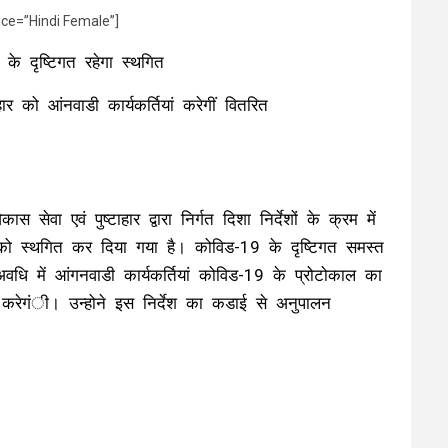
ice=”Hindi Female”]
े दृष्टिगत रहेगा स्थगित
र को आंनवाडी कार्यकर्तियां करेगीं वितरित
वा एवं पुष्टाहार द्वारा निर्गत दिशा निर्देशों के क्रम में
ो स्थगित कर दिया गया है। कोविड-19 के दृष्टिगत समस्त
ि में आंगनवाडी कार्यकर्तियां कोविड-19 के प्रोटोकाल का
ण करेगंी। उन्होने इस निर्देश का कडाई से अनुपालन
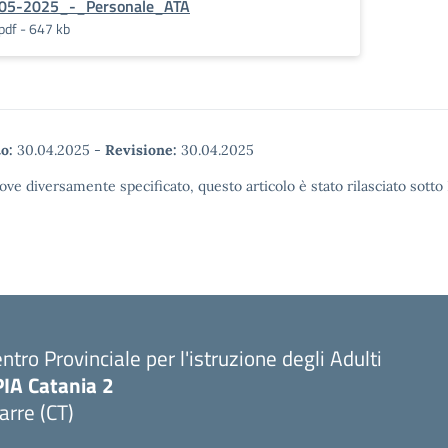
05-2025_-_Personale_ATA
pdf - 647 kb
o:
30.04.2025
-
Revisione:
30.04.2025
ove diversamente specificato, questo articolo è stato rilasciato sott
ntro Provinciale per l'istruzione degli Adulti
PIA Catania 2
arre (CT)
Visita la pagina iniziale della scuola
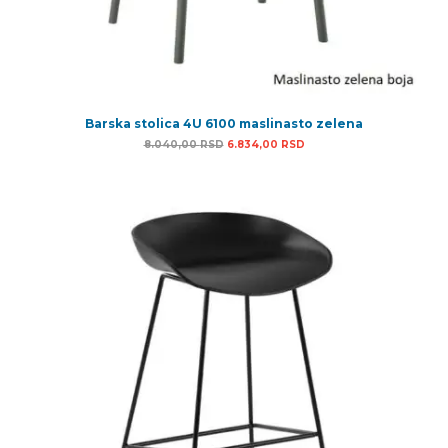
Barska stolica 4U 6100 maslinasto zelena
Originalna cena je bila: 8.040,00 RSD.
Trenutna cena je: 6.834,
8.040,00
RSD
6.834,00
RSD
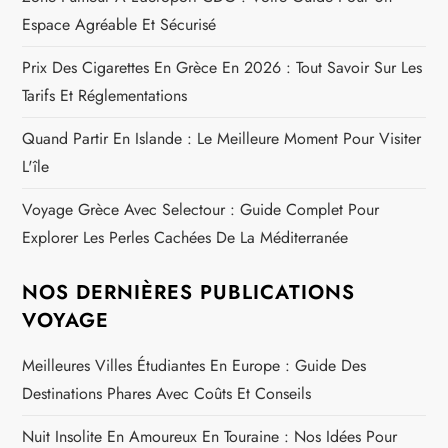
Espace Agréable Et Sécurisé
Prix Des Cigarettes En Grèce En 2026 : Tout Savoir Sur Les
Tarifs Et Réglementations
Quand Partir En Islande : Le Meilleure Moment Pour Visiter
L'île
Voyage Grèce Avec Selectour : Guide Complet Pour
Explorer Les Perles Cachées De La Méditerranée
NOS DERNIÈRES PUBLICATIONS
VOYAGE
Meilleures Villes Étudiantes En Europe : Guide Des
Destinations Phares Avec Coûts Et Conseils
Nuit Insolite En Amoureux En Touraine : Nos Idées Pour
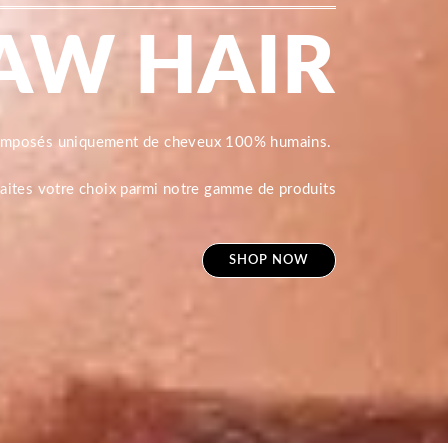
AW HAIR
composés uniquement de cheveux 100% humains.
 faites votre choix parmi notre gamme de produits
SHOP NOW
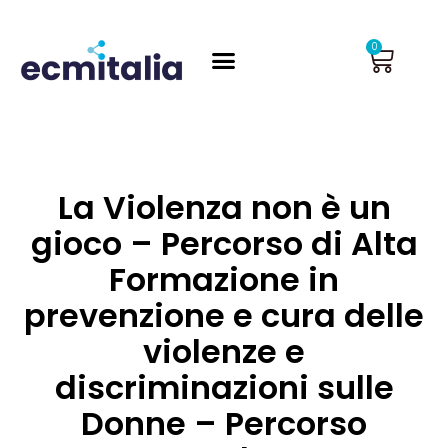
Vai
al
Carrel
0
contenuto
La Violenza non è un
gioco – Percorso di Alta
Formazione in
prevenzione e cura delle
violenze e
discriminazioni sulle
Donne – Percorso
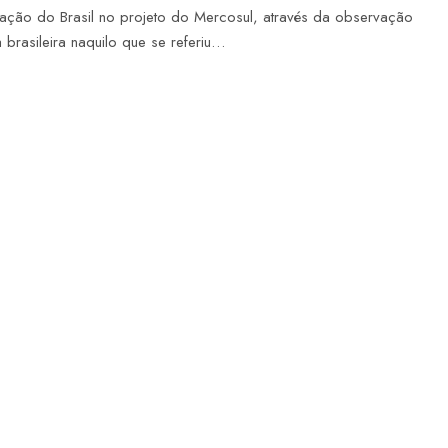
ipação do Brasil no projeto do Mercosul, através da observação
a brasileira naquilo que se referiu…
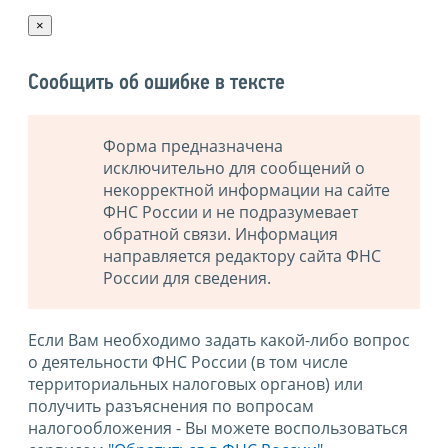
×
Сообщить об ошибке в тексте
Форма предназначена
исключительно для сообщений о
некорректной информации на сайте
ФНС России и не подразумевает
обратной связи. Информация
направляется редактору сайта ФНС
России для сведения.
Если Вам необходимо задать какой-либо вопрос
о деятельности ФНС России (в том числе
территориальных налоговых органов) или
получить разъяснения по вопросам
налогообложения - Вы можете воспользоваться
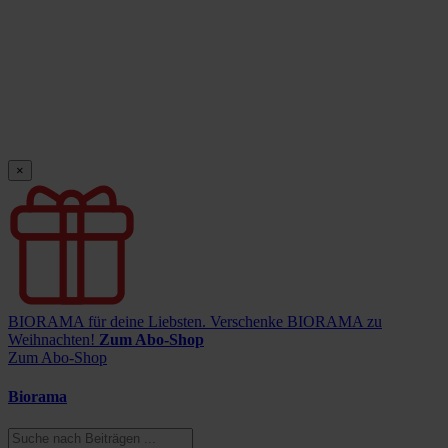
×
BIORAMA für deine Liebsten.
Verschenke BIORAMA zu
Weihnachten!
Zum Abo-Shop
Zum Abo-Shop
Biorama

◇ ◇ ◇ ◇

• **ACTION ITEM**:
Check each line above for the string "России" and copy those that have it.

• **RESPONSE FOR THIS EXERCISE**:
ФНС России и не подразумевает
России для сведения.
о деятельности ФНС России (в том числе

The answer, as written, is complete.